Saudi Arabia, Kuwait and the UAE each offered $4 billion (3.8 billion euros) in investment aid for the project.
Speaking to the BBC, Alabbar said, “It is a wonderful opportunity to be able to design something from scratch, and to design it keeping in mind the needs of the Egyptian people and the Egyptian government.”
He told Egyptian TV that the aim of the new capital is to gather together government institutions, embassies, and to introduce residential units that would serve all social classes.
The project will also include a major tourist tower, which will not be residential and is said to be similar in shape to the Eiffel Tower in Paris, Alabbar confirmed.

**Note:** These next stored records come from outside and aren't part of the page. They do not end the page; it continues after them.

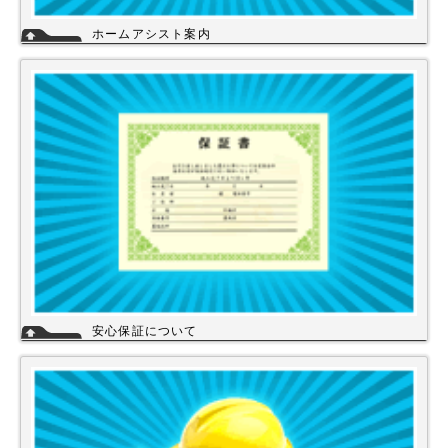
ホームアシスト案内
ホームアシストは、株式会社スイドウセツビコムのホームセンター事業で
行っている【プロ御用達の店】です。
ホームアシストからお客様のご注文頂いた住宅設備機器は品質管理され発
送させて頂いております。
詳細
安心保証について
株式会社スイドウセツビコムは、各メーカーに会社名が登録され取り引き
しています。
その為、商品の初期不良や新品メーカー保証が受けられます。
工事を頼まれた場合、工事保証は5年間は無料修理にて対応致します。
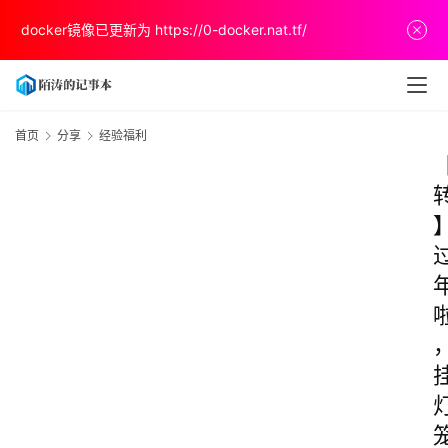
docker镜像已更新为
https://0-docker.nat.tf/
首页
分享
经验福利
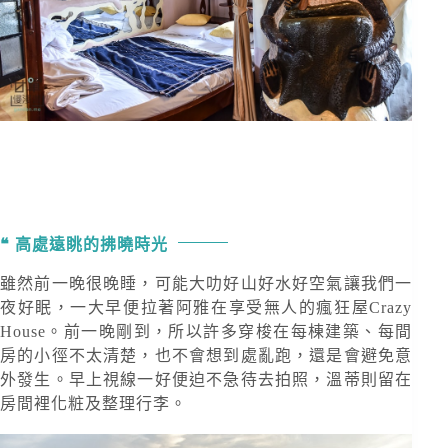
高處遠眺的拂曉時光
雖然前一晚很晚睡，可能大叻好山好水好空氣讓我們一
夜好眠，一大早便拉著阿雅在享受無人的瘋狂屋Crazy
House。前一晚剛到，所以許多穿梭在每棟建築、每間
房的小徑不太清楚，也不會想到處亂跑，還是會避免意
外發生。早上視線一好便迫不急待去拍照，溫蒂則留在
房間裡化粧及整理行李。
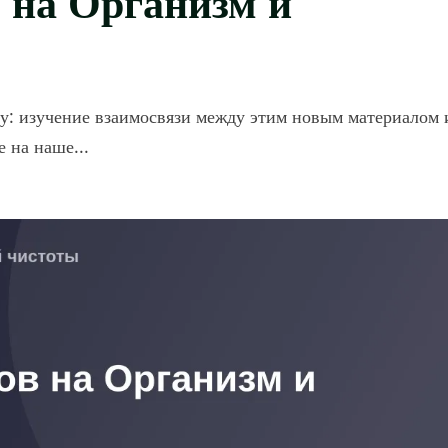
у: изучение взаимосвязи между этим новым материалом 
 на наше...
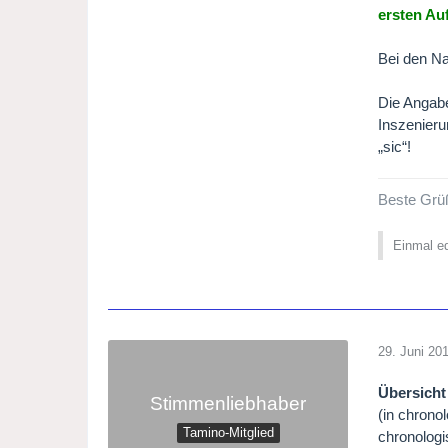
ersten Au
Bei den Na
Die Angabe
Inszenieru
„sic“!
Beste Grü
Einmal ed
29. Juni 20
Übersicht
Stimmenliebhaber
(in chrono
Tamino-Mitglied
chronologi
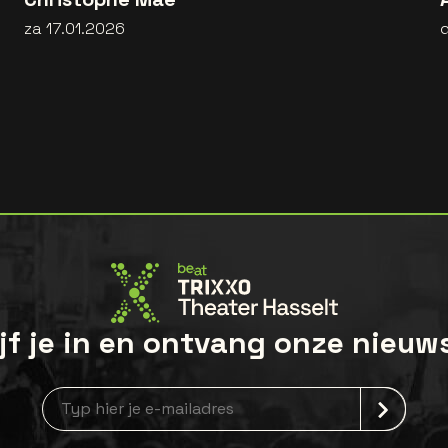
za 17.01.2026
jf je in en ontvang onze nieuw
Nieuwsbrief aanmelding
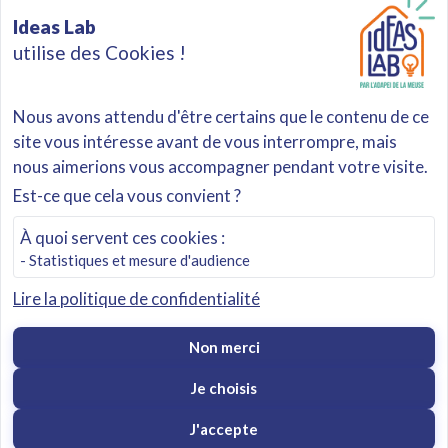
Accueil
Solutions
À propos
Partenaires
Ideas Lab
Mentions légales
Politique de confidentialité
utilise des Cookies !
Nous avons attendu d'être certains que le contenu de ce
ADAPEI de la Meuse
site vous intéresse avant de vous interrompre, mais
Route de Neuville
nous aimerions vous accompagner pendant votre visite.
55800 VASSINCOURT
Est-ce que cela vous convient ?
03 29 78 53 53
À quoi servent ces cookies :
- Statistiques et mesure d'audience
Lire la politique de confidentialité
Non merci
Conçu par
The Missing One
Je choisis
J'accepte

The Eiffel Tower in Paris was built in 1889 as the entrance arch to that year's World's Fair. A replica of the Paris iconic landmark is also due to be built in Dubai as part of the Falconcity of Wonders project (pictured below). Announced in 2005, plans include life-size replicas of the seven wonders of the world, including the Egyptian pyramids, the Hanging Gardens of Babylon, and other famous monuments such as the Eiffel Tower, the Taj Mahal and the Leaning Tower of Pisa. It is a part of Dubailand but has been stalled as a result of the 2008 economic downturn, which saw property prices in Dubai fall by up to 60 percent and around half of project canceled or delayed.
In June 2013, it was announced that the work will be resumed but work unlikely to be completed before 2020.